───── Passage to read
# Dehydrating "greens"



## cybergranny (Mar 11, 2011)

I've been curious about preserving greens for hard times for the animals and ourselves. So this weekend my daughter thinned the carrots and beets. So since the tops were so beautiful I decided to learn how to dehydrate them. I had already done collards and spinach but not tried anything that needed to be blanched except bok choy and boy was that a mess but it worked. So carrot tops blanched and dried within 2 hours and then on to beet tops. Blanched them, just barely and they dried within 3 hours or so at about 110 degrees. I haven't powdered them yet but I may not except to conserve even more jars and space.

This is exciting to me as any of the greens can be added to soups, gravy drinks to increase nutritional value particularily in the winter in the north where greens arn't available. Greenhouse growing to expensive with the heat. I do realize in blanching you loose some nutritional value, but some is better than nothing don't you think.


----------



## Meerkat (May 31, 2011)

We paid about 230 for our Excaliber dehydrater.But have'nt used it a lot yet.
We grow greens every year so I really do want to learn to dehydrate some of those.
It will be months before we grow those again here in florida.
I see greenhouses everywhere here in this heat that last until November even December at times.Maybe you need to vent more and shade it.Sometiems a fan helps.
──────────
───── Supplied entries
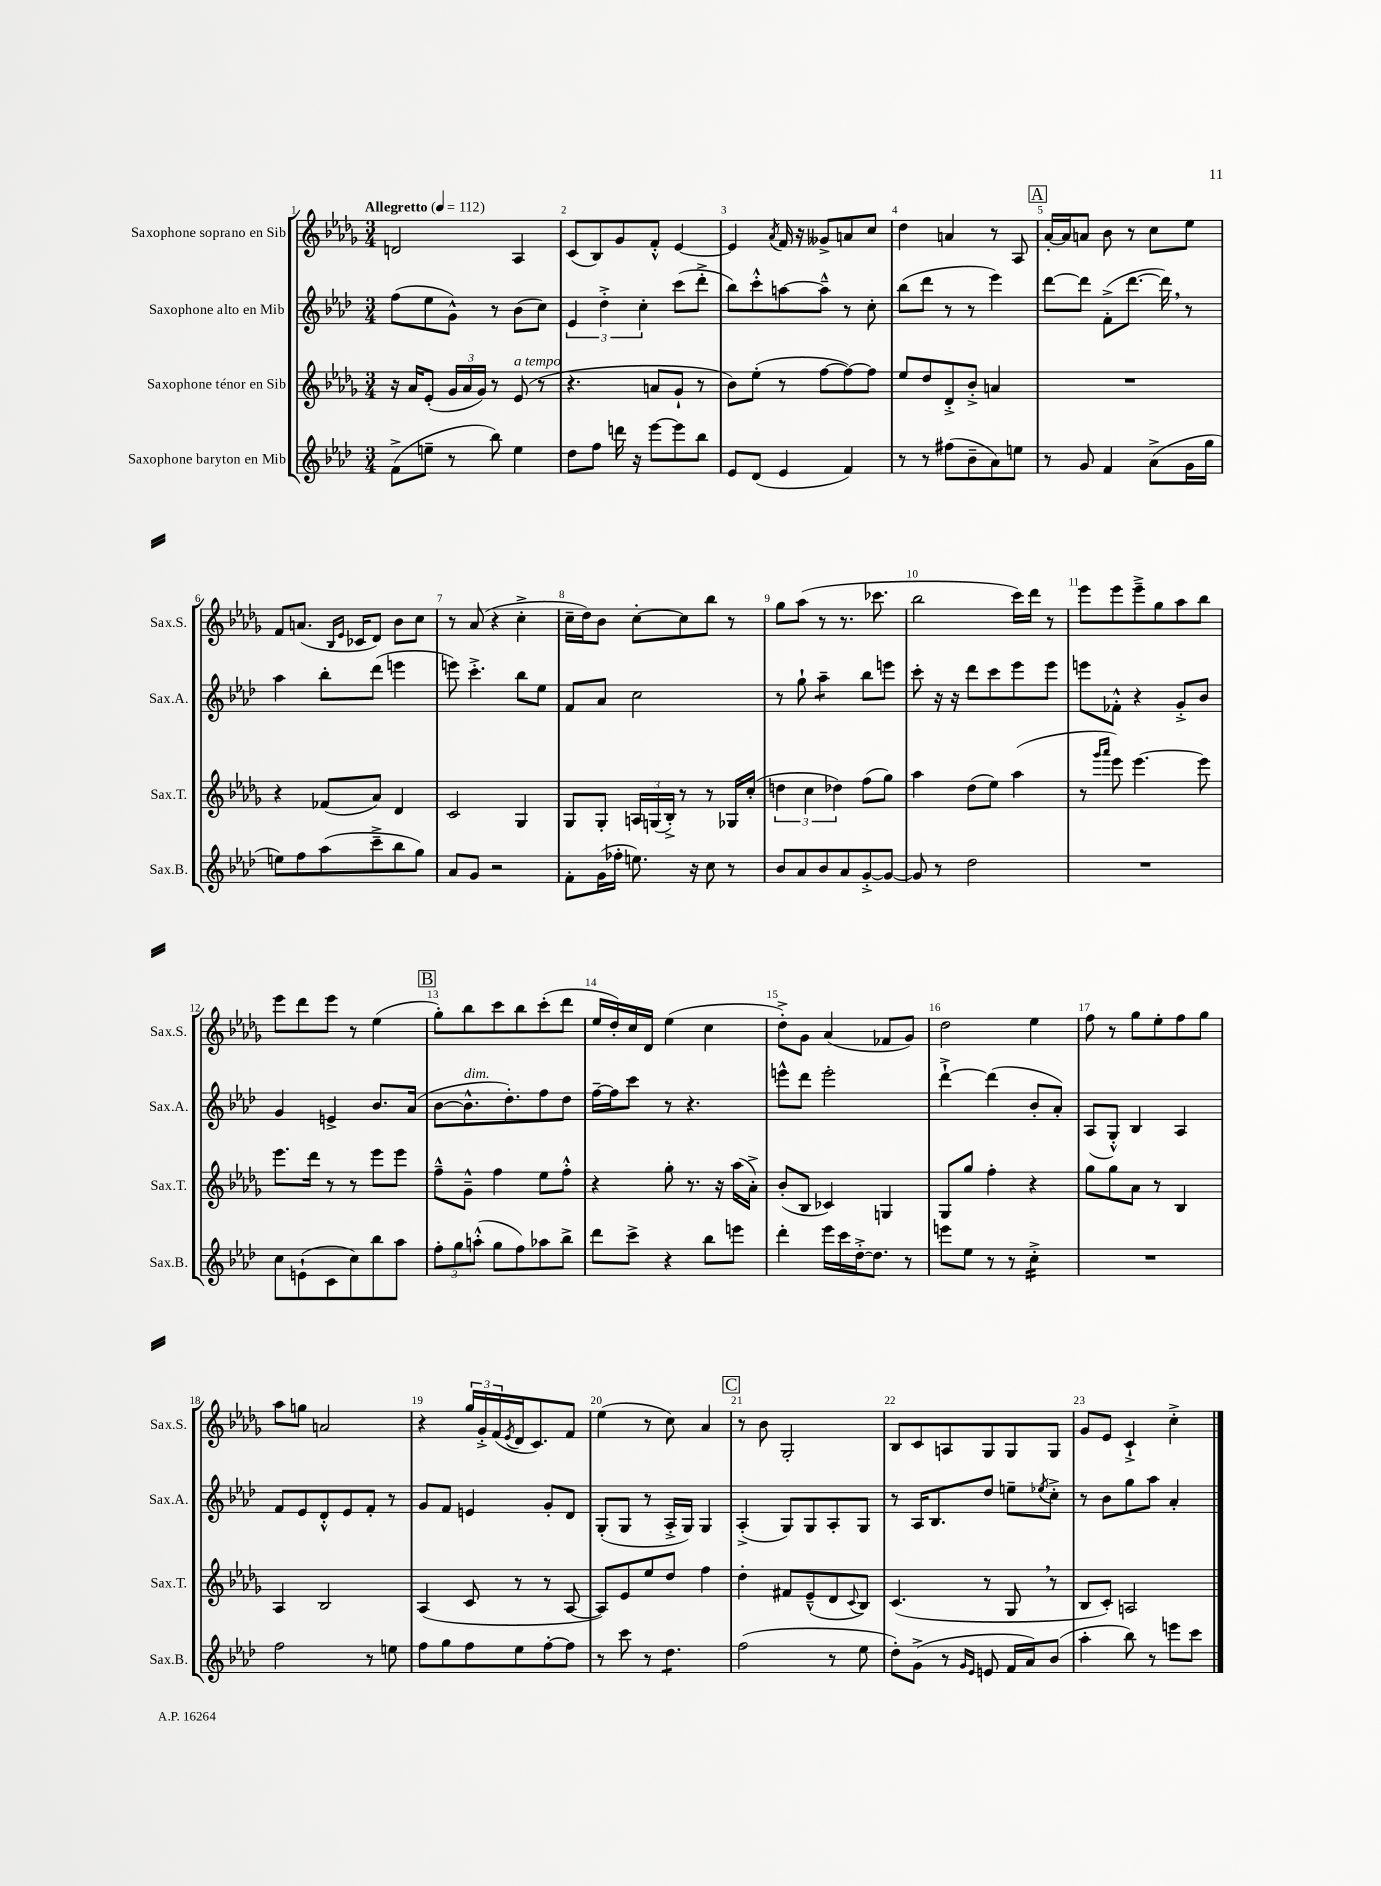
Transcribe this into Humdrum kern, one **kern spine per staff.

**kern	**kern	**kern	**kern
*staff4	*staff3	*staff2	*staff1
*clefG2	*clefG2	*clefG2	*clefG2
*k[b-e-a-d-]	*k[b-e-a-d-g-]	*k[b-e-a-d-]	*k[b-e-a-d-g-]
*M3/4	*M3/4	*M3/4	*M3/4
*MM112	*MM112	*MM112	*MM112
(8f^	16r	(8ff	2d
.	16a-	.	.
8ee~	(8e-'	8ee-	.
8r	24g-	8g^^)	.
.	24a-	.	.
.	24g-)	.	.
8bb-)	8r	8r	.
4ee	(8e-	(8b-	4A-
.	8r	8cc)	.
=	=	=	=
8dd-	4.r	6e-	(8c
8ff	.	.	8B-)
.	.	6dd-'^	.
16ddd	.	.	8g-
16r	.	.	.
.	.	6cc'	.
[8eee-	8a	.	8f'^^
8eee-]	8g-`	(8ccc	[4e-
8bb-	8r	8ddd-'^	.
=	=	=	=
8e-	8b-)	8bb-)	4e-]
(8d-	(8ee-'	8ccc'^^	.
.	.	.	8qa-
4e-	8r	[8aa	16f
.	.	.	16r
.	[8ff	8aa~^^]	8g--^
4f)	8ff_)	8r	8a
.	8ff]	8cc'	8cc
=	=	=	=
8r	8ee-	(8bb-	4dd-
8r	8dd-	8ddd-	.
(8ff#	8d-'^	8r	4a
8b-~	8b-'^	8r	.
8a-)	4a	4eee-)	8r
8ee	.	.	8A-
=	=	=	=
8r	2.r	[8ddd-	[16a-'
.	.	.	16a-]
8g	.	8ddd-]	8a
4f	.	(8f'^	8b-
.	.	[8.ddd-	8r
(8a-^	.	.	8cc
.	.	16ddd-])	.
16g	.	8r	8ee-
16gg	.	.	.
=	=	=	=
8ee)	4r	4aa-	8f
8ff	.	.	(8.a
(8aa-	(8f-	8bb-'	.
.	.	.	16qqB-
.	.	.	16qqe-
.	.	.	16c-
8ccc~^	8a-)	(8ddd-	8d-)
8bb-	4d-	4eee	8b-
8gg)	.	.	8cc
=	=	=	=
8a-	2c	8eee)	8r
8g	.	4.ccc'^	(8a-
2r	.	.	4r
.	4G-	8bb-	4cc'^
.	.	8ee-	.
=	=	=	=
8f'	8G-	8f	16cc~
.	.	.	16dd-)
(16g	8G-'	8a-	8b-
16ff-'	.	.	.
8.ee)	24A	2cc	[8cc'
.	(24G	.	.
.	24B-'^)	.	.
.	8r	.	8cc]
16r	.	.	.
8cc	8r	.	8bb-
8r	16G-	.	8r
.	(16cc'	.	.
=	=	=	=
8b-	6dd	8r	8gg-
8a-	.	8gg`	(8aa-
.	6cc	.	.
8b-	.	4aa-~	8r
.	6dd-)	.	.
8a-	.	.	8.r
[8g'^	(8ff	8bb-	.
.	.	.	8.ccc-
8g_	8gg-)	8eee	.
=	=	=	=
8g]	4aa-	8ccc'	2bb-
8r	.	16r	.
.	.	16r	.
2dd-	(8dd-	8ddd-	.
.	8ee-)	8ccc	.
.	(4aa-	8eee-	16ccc)
.	.	.	16ddd-
.	.	8eee-	8r
=	=	=	=
2.r	8r	8eee	8eee-
.	16qqggg-	.	.
.	16qqaaa-	.	.
.	8eee-)	8f-'^^	8eee-
.	[4.eee-	4r	8eee-~^
.	.	.	8gg-
.	.	8g'^	8aa-
.	8eee-]	8b-	8bb-
=	=	=	=
8cc	8.eee-	4g	8eee-
(8e`	.	.	8ddd-
.	16ddd-	.	.
8c	8r	4e^	8eee-
8cc)	8r	.	8r
8bb-	8eee-	8.b-	(4ee-
8aa-	8eee-	.	.
.	.	(16a-	.
=	=	=	=
12ff'	8ff~^^	[8b-	8gg-')
12gg	.	.	.
.	8g-~^^	8.b-^^]	8bb-
(12aa'^^	.	.	.
8gg	4ff	.	8ccc
.	.	8.dd-')	.
8ff)	.	.	8bb-
8aa-	8ee-	8ff	(8ccc'
8bb-^	8ff'^^	8dd-	8ddd-
=	=	=	=
8ddd-	4r	[16ff~	16ee-
.	.	16ff]	16dd-')
8ccc^	.	8ccc	16cc
.	.	.	16d-
4r	8gg-'	8r	(4ee-
.	8.r	4.r	.
8bb-	.	.	4cc
.	16r	.	.
8eee	(16aa-	.	.
.	16a-'^)	.	.
=	=	=	=
4ddd-'	(8b-'	8eee^^	8dd-'^)
.	8B-	8ddd-	8g-
16eee-	4c-)	2eee'	(4a-
16ccc	.	.	.
[16dd-'^	.	.	.
8.dd-]	.	.	.
.	4G	.	8f-
8r	.	.	8g-)
=	=	=	=
8eee	8G-	[4ddd-`^	2dd-
8ee-	8gg-	.	.
8r	4ff'	(4ddd-]	.
8r	.	.	.
4cc'^	4r	8b-'	4ee-
.	.	8a-')	.
=	=	=	=
2.r	8gg-	(8A-	8ff
.	8gg-	8G'^^)	8r
.	8a-	4B-	8gg-
.	8r	.	8ee-'
.	4B-	4A-	8ff
.	.	.	8gg-
=	=	=	=
2ff	4A-	8f	8aa-
.	.	8e-	8gg
.	2B-	8d-'^^	2a
.	.	8e-	.
8r	.	8f'	.
8ee	.	8r	.
=	=	=	=
8ff	(4A-	8g	4r
8gg	.	8f	.
8ff	8c	4e	24gg-
.	.	.	24g-'^
.	.	.	(24f
.	.	.	8qe-
8ee-	8r	.	16d-
.	.	.	8.c)
[8ff'	8r	8g'	.
8ff]	[8A-	8d-	8f
=	=	=	=
8r	8A-])	(8G'	(4ee-
8ccc	8e-	8G	.
8r	8ee-	8r	8r
4.dd-	8dd-	16A-'^	8cc)
.	.	16G)	.
.	4ff	4G	4a-
=	=	=	=
(2ff	4dd-'	(4A-'^	8r
.	.	.	8b-
.	8f#	8G)	2G-'
.	(8e-~^^	8G	.
8r	8d-	8A-'	.
.	8qqc	.	.
8ee-	8B-)	8G	.
=	=	=	=
8dd-')	(4.c	8r	8B-
(8g^	.	16A-	8c
.	.	8.B-	.
8r	.	.	8A
16qqg	.	.	.
16qqe-	.	.	.
8e	8r	8dd-	8G-
16f	8G-	8ee~	8G-
16a-)	.	.	.
.	.	8qee-	.
(8b-	8r	8cc'^	8G-
=	=	=	=
4aa-'	8B-	8r	8g-
.	8c')	8b-	8e-
8bb-)	2A	8gg	4c`^
8r	.	8aa-	.
8eee	.	4a-'	4cc'^
8ccc	.	.	.
==	==	==	==
*-	*-	*-	*-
──────────
Set problem 1>
Please update the thread on dehydrating greens from "## Meerkat (May" up to and including "here in florida.", replacing "months" with "weeks".
Set problem 2>
Continue the thread about dehydrating greens, picking up right after its final sentence.

Output 1>
## Meerkat (May 31, 2011)

We paid about 230 for our Excaliber dehydrater.But have'nt used it a lot yet.
We grow greens every year so I really do want to learn to dehydrate some of those.
It will be weeks before we grow those again here in florida.

Output 2>
I tried a greenhouse a few hundred feet from the house,won't do that again.Now we are building a lean to on south side of house.We can cool it and heat from our bedroom windows.Or plug into porch if we have to use electricity.Last winter it got into the single digits here,so we do get cold spells.


----------



## cybergranny (Mar 11, 2011)

Meerkat said:


> We paid about 230 for our Excaliber dehydrater.But have'nt used it a lot yet.
> We grow greens every year so I really do want to learn to dehydrate some of those.
> It will be months before we grow those again here in florida.
> I see greenhouses everywhere here in this heat that last until November even December at times.Maybe you need to vent more and shade it.Sometiems a fan helps.
> I tried a greenhouse a few hundred feet from the house,won't do that again.Now we are building a lean to on south side of house.We can cool it and heat from our bedroom windows.Or plug into porch if we have to use electricity.Last winter it got into the single digits here,so we do get cold spells.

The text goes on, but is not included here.